Elliott told O’Neill that the administration of ADUs was still being actively discussed, and ZCC commissioner Andy Toy underscored that interest in them does exist in the city.
“Maybe there’s a need to carve it out or something,” Toy said, “but there is a big group of people out there that are in favor of ADUs, especially the aging* community. I think Eva was just at a conference yesterday about that. There is a ground swell of support for that somewhere.”
“If there’s a lot of support for this,” O’Neill replied, “I’m not going to have a personal opinion on that. I’m going to want to support that need. It is the citywide overlay all of a sudden. We’re supposed to being doing good work, here, we’re not supposed to be doing harm. For many neighborhoods, that would be harm.”
“I don’t want to add any overlay districts at this point,” Elliott said, reiterating his oft-stated objections to overlays. He argued that detailing use restrictions based on zoning districts would be a better way to address the matter. “I think it’s a given that the ADU applicability needs to be tailored, narrowed, and refined into certain areas.”

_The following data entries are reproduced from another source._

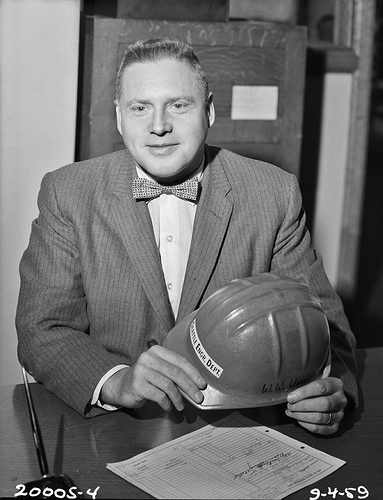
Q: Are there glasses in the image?
A: No, there are no glasses.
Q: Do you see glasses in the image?
A: No, there are no glasses.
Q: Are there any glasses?
A: No, there are no glasses.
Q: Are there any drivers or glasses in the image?
A: No, there are no glasses or drivers.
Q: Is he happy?
A: Yes, the man is happy.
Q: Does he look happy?
A: Yes, the man is happy.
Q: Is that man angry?
A: No, the man is happy.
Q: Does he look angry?
A: No, the man is happy.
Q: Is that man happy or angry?
A: The man is happy.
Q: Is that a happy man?
A: Yes, that is a happy man.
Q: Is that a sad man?
A: No, that is a happy man.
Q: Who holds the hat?
A: The man holds the hat.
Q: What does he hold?
A: The man holds the hat.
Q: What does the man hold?
A: The man holds the hat.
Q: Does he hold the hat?
A: Yes, the man holds the hat.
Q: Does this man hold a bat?
A: No, the man holds the hat.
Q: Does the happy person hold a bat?
A: No, the man holds the hat.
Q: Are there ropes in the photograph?
A: No, there are no ropes.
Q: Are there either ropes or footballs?
A: No, there are no ropes or footballs.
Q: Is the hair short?
A: Yes, the hair is short.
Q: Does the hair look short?
A: Yes, the hair is short.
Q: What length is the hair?
A: The hair is short.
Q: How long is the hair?
A: The hair is short.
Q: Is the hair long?
A: No, the hair is short.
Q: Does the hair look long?
A: No, the hair is short.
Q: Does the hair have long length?
A: No, the hair is short.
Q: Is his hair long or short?
A: The hair is short.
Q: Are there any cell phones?
A: No, there are no cell phones.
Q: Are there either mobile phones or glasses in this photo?
A: No, there are no mobile phones or glasses.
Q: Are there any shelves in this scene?
A: No, there are no shelves.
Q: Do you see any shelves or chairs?
A: No, there are no shelves or chairs.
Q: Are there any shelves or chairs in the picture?
A: No, there are no shelves or chairs.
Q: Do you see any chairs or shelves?
A: No, there are no shelves or chairs.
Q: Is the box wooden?
A: Yes, the box is wooden.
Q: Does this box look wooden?
A: Yes, the box is wooden.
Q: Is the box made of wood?
A: Yes, the box is made of wood.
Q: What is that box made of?
A: The box is made of wood.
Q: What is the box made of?
A: The box is made of wood.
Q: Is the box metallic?
A: No, the box is wooden.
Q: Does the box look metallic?
A: No, the box is wooden.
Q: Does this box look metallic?
A: No, the box is wooden.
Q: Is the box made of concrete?
A: No, the box is made of wood.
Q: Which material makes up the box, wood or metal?
A: The box is made of wood.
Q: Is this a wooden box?
A: Yes, this is a wooden box.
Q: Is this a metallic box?
A: No, this is a wooden box.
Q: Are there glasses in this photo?
A: No, there are no glasses.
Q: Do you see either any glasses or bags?
A: No, there are no glasses or bags.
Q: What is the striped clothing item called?
A: The clothing item is a blazer.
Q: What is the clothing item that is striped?
A: The clothing item is a blazer.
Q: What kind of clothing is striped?
A: The clothing is a blazer.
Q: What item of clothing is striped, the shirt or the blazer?
A: The blazer is striped.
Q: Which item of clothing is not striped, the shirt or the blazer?
A: The shirt is not striped.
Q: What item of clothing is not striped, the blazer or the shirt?
A: The shirt is not striped.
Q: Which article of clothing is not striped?
A: The clothing item is a shirt.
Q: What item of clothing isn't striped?
A: The clothing item is a shirt.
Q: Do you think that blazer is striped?
A: Yes, the blazer is striped.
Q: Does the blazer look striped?
A: Yes, the blazer is striped.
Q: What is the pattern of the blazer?
A: The blazer is striped.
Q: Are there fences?
A: No, there are no fences.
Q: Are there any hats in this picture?
A: Yes, there is a hat.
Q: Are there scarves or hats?
A: Yes, there is a hat.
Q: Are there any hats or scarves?
A: Yes, there is a hat.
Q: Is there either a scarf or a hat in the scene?
A: Yes, there is a hat.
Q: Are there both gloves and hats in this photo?
A: No, there is a hat but no gloves.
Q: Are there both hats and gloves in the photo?
A: No, there is a hat but no gloves.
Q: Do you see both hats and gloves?
A: No, there is a hat but no gloves.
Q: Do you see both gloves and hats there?
A: No, there is a hat but no gloves.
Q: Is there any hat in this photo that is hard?
A: Yes, there is a hard hat.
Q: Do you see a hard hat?
A: Yes, there is a hard hat.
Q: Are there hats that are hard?
A: Yes, there is a hat that is hard.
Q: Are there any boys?
A: No, there are no boys.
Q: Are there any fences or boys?
A: No, there are no boys or fences.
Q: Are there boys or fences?
A: No, there are no boys or fences.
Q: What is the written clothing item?
A: The clothing item is a hat.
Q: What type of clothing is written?
A: The clothing is a hat.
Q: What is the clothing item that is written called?
A: The clothing item is a hat.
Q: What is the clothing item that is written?
A: The clothing item is a hat.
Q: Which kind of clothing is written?
A: The clothing is a hat.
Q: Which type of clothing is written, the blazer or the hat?
A: The hat is written.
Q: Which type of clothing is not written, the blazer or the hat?
A: The blazer is not written.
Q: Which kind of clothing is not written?
A: The clothing is a blazer.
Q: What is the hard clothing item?
A: The clothing item is a hat.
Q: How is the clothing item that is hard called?
A: The clothing item is a hat.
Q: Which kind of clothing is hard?
A: The clothing is a hat.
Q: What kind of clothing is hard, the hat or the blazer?
A: The hat is hard.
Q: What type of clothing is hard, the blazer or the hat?
A: The hat is hard.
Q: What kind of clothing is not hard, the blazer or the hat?
A: The blazer is not hard.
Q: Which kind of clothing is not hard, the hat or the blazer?
A: The blazer is not hard.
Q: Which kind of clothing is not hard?
A: The clothing is a blazer.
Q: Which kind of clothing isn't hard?
A: The clothing is a blazer.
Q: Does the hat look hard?
A: Yes, the hat is hard.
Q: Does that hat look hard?
A: Yes, the hat is hard.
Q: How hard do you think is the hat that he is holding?
A: The hat is hard.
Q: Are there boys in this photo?
A: No, there are no boys.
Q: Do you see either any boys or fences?
A: No, there are no boys or fences.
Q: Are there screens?
A: No, there are no screens.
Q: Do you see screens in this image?
A: No, there are no screens.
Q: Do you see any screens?
A: No, there are no screens.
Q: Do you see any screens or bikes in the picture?
A: No, there are no screens or bikes.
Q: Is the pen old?
A: Yes, the pen is old.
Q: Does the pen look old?
A: Yes, the pen is old.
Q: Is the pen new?
A: No, the pen is old.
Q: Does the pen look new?
A: No, the pen is old.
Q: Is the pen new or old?
A: The pen is old.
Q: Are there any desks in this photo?
A: Yes, there is a desk.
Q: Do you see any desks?
A: Yes, there is a desk.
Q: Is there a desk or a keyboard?
A: Yes, there is a desk.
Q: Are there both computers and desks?
A: No, there is a desk but no computers.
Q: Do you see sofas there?
A: No, there are no sofas.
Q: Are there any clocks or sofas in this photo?
A: No, there are no sofas or clocks.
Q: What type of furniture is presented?
A: The furniture is a desk.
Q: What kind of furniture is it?
A: The piece of furniture is a desk.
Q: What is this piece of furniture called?
A: This is a desk.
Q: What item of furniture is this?
A: This is a desk.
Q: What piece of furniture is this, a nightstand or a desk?
A: This is a desk.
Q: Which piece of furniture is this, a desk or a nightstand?
A: This is a desk.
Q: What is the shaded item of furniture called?
A: The piece of furniture is a desk.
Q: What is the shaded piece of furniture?
A: The piece of furniture is a desk.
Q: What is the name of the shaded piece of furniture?
A: The piece of furniture is a desk.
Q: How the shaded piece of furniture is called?
A: The piece of furniture is a desk.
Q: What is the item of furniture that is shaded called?
A: The piece of furniture is a desk.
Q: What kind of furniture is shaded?
A: The furniture is a desk.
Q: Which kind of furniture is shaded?
A: The furniture is a desk.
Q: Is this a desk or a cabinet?
A: This is a desk.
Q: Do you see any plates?
A: No, there are no plates.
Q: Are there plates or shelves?
A: No, there are no plates or shelves.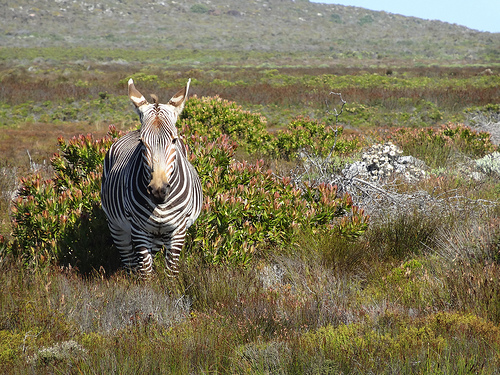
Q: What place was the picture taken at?
A: It was taken at the field.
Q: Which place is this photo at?
A: It is at the field.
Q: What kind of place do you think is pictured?
A: It is a field.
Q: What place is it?
A: It is a field.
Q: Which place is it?
A: It is a field.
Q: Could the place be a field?
A: Yes, it is a field.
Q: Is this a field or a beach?
A: It is a field.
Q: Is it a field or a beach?
A: It is a field.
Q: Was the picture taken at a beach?
A: No, the picture was taken in a field.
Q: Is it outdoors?
A: Yes, it is outdoors.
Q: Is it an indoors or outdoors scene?
A: It is outdoors.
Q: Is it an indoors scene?
A: No, it is outdoors.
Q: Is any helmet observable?
A: No, there are no helmets.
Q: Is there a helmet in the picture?
A: No, there are no helmets.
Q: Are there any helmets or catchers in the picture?
A: No, there are no helmets or catchers.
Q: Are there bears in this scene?
A: No, there are no bears.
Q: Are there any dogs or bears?
A: No, there are no bears or dogs.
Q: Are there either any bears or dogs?
A: No, there are no bears or dogs.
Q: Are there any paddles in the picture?
A: No, there are no paddles.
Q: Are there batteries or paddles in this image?
A: No, there are no paddles or batteries.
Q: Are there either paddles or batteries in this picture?
A: No, there are no paddles or batteries.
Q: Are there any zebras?
A: Yes, there is a zebra.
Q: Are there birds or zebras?
A: Yes, there is a zebra.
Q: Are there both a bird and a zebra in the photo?
A: No, there is a zebra but no birds.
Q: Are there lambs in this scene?
A: No, there are no lambs.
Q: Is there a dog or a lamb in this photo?
A: No, there are no lambs or dogs.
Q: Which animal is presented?
A: The animal is a zebra.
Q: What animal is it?
A: The animal is a zebra.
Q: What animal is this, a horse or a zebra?
A: This is a zebra.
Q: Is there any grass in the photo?
A: Yes, there is grass.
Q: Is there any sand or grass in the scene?
A: Yes, there is grass.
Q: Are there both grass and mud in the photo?
A: No, there is grass but no mud.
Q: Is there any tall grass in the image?
A: Yes, there is tall grass.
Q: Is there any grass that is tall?
A: Yes, there is grass that is tall.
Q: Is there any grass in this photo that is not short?
A: Yes, there is tall grass.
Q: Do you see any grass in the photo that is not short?
A: Yes, there is tall grass.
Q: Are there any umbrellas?
A: No, there are no umbrellas.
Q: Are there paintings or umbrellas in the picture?
A: No, there are no umbrellas or paintings.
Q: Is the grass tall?
A: Yes, the grass is tall.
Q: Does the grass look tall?
A: Yes, the grass is tall.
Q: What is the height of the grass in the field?
A: The grass is tall.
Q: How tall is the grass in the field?
A: The grass is tall.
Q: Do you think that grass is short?
A: No, the grass is tall.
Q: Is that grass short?
A: No, the grass is tall.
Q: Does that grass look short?
A: No, the grass is tall.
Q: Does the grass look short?
A: No, the grass is tall.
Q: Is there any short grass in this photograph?
A: No, there is grass but it is tall.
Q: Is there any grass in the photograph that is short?
A: No, there is grass but it is tall.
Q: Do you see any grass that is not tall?
A: No, there is grass but it is tall.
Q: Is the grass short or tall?
A: The grass is tall.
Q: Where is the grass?
A: The grass is in the field.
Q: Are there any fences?
A: No, there are no fences.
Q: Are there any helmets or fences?
A: No, there are no fences or helmets.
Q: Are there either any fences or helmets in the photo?
A: No, there are no fences or helmets.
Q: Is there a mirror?
A: No, there are no mirrors.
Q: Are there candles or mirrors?
A: No, there are no mirrors or candles.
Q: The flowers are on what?
A: The flowers are on the bush.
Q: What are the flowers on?
A: The flowers are on the bush.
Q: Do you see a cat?
A: No, there are no cats.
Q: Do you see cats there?
A: No, there are no cats.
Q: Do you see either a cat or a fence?
A: No, there are no cats or fences.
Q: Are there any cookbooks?
A: No, there are no cookbooks.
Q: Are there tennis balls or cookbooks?
A: No, there are no cookbooks or tennis balls.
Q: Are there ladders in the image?
A: No, there are no ladders.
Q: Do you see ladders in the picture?
A: No, there are no ladders.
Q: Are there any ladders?
A: No, there are no ladders.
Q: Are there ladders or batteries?
A: No, there are no ladders or batteries.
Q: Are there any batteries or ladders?
A: No, there are no ladders or batteries.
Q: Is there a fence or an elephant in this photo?
A: No, there are no fences or elephants.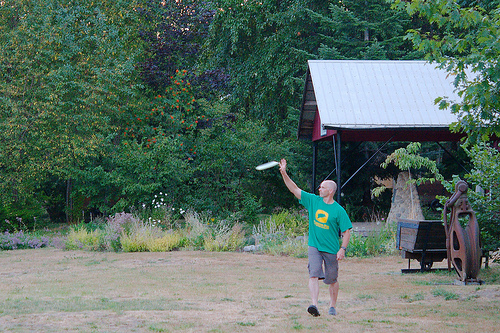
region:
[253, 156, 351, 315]
A man catching a frisbee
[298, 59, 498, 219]
An old red barn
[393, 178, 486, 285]
A piece of old farm equipment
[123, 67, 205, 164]
a tree with red flowers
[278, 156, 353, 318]
a man in a green shirt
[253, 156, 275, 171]
a white frisbee flying through the air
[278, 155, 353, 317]
a man playing a game of catch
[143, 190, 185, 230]
a bush with white flowers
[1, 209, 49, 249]
a bush with purple flowers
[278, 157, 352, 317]
a man playing a game in a field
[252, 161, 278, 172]
White frisbee in the air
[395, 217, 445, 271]
Old wooden cart with metal trim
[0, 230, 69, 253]
Purple flowers on the ground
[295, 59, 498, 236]
Large shed in the background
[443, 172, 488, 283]
Old rusted metal wheel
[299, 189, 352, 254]
Green t-shirt with yellow print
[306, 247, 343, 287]
Grey shorts on a man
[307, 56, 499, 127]
White metal roof on a shed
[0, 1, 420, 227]
Tall trees in the background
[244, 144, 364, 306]
man catching a frisbee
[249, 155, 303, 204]
the frisbee is white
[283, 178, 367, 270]
shirt is green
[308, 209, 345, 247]
letters are yellow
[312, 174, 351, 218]
man has no hair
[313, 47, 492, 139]
roof is white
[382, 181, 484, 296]
old trailer made of wood and iron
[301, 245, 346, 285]
the mans shorts are gray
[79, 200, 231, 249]
tall grass behind the man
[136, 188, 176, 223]
white flowers on the grass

Greenberger recognized the challenge of working through these bumps in the zoning road, but reasserted his commitment to keeping the code revision on schedule.
“There’s no way we’re letting this code go down on a handful, or a couple of issues. If in the end we have to come up with a slightly complex issue that would accommodate things that would otherwise be killer issues, we’re gonna figure out how to do it. We’ll recommend to you that we suck it up and live with the complexity,” Greenberger said.
But this Friday’s deadline was of concern to both Craig Schelter of Development Workshop and to Sam Little of the Logon Square Neighborhood Association. Schelter argued that given the ongoing changes, especially to sky plane regulations, not enough time exists for developers and architects outside the ZCC process to understand the impact of the regulations and give sufficient comments.
The shifting regulations, according to Schelter, are the reasons that Development Workshop has not submitted more extensive comments. Little said this is one of the few times he though his and Schelter’s interests aligned, insofar as sky plane regulations are likely to have direct effects on the Logan Square neighborhood and residents, like developers, want to understand those effects.
Greenberger indicated that, where ongoing work is occurring, he might be open to further feedback. But he emphasized that Friday’s deadline is, generally speaking, a hard deadline for written feedback, and that as the process moves forward to City Council, the public will again have the opportunity to state their concerns during Council hearings.
As for the edits and changes thus far, an updated draft of the zoning code, marked up to show substantive revisions to date and footnoted to show sections that have been reorganized, will be available on December 1 according to Elliott.
*An earlier version of this story incorrectly suggested that Toy referred to the Asian, rather than the aging, community. PlanPhilly regrets the error.